Instruction ->
Please quote the data below word for word, starting at its very first line and ending with the line that contains "Dot at: (344, 324)", both included.
━━ Supplied records ━━
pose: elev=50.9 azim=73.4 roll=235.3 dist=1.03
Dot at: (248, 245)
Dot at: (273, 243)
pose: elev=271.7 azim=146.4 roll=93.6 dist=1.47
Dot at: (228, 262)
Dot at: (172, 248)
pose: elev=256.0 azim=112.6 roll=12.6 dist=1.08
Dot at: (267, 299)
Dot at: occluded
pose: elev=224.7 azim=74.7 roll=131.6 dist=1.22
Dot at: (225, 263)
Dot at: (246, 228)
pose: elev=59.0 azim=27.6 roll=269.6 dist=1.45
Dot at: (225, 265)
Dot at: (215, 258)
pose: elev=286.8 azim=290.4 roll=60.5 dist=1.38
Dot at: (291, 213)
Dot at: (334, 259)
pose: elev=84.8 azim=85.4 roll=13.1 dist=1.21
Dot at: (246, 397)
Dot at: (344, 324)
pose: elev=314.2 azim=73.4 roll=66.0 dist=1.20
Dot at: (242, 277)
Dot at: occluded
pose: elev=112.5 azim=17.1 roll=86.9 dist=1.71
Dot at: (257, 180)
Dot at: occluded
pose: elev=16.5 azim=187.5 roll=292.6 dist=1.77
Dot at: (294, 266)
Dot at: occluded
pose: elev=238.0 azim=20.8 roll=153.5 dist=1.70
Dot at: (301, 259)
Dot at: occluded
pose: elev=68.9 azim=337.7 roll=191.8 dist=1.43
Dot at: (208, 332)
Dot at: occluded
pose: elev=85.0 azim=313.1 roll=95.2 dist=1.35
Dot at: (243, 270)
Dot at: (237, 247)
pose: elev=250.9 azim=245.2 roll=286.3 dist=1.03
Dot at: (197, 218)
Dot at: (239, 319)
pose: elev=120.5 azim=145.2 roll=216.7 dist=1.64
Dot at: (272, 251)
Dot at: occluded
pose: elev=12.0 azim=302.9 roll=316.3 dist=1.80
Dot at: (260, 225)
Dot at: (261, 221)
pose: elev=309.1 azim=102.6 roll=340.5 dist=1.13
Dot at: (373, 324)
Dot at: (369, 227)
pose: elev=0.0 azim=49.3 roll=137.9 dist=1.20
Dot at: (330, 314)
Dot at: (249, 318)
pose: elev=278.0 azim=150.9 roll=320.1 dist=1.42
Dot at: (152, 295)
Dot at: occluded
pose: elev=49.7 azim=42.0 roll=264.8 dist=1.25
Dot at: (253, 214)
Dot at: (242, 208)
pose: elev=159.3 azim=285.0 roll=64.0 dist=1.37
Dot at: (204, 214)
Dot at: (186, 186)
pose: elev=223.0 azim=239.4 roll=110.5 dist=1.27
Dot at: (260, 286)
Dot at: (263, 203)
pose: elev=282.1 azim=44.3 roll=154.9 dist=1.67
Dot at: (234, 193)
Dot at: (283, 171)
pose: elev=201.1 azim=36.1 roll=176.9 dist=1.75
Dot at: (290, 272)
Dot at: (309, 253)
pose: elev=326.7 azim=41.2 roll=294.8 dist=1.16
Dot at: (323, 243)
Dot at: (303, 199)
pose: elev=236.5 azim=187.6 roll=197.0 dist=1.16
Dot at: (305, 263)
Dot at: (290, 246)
━━━
Result ->
pose: elev=50.9 azim=73.4 roll=235.3 dist=1.03
Dot at: (248, 245)
Dot at: (273, 243)
pose: elev=271.7 azim=146.4 roll=93.6 dist=1.47
Dot at: (228, 262)
Dot at: (172, 248)
pose: elev=256.0 azim=112.6 roll=12.6 dist=1.08
Dot at: (267, 299)
Dot at: occluded
pose: elev=224.7 azim=74.7 roll=131.6 dist=1.22
Dot at: (225, 263)
Dot at: (246, 228)
pose: elev=59.0 azim=27.6 roll=269.6 dist=1.45
Dot at: (225, 265)
Dot at: (215, 258)
pose: elev=286.8 azim=290.4 roll=60.5 dist=1.38
Dot at: (291, 213)
Dot at: (334, 259)
pose: elev=84.8 azim=85.4 roll=13.1 dist=1.21
Dot at: (246, 397)
Dot at: (344, 324)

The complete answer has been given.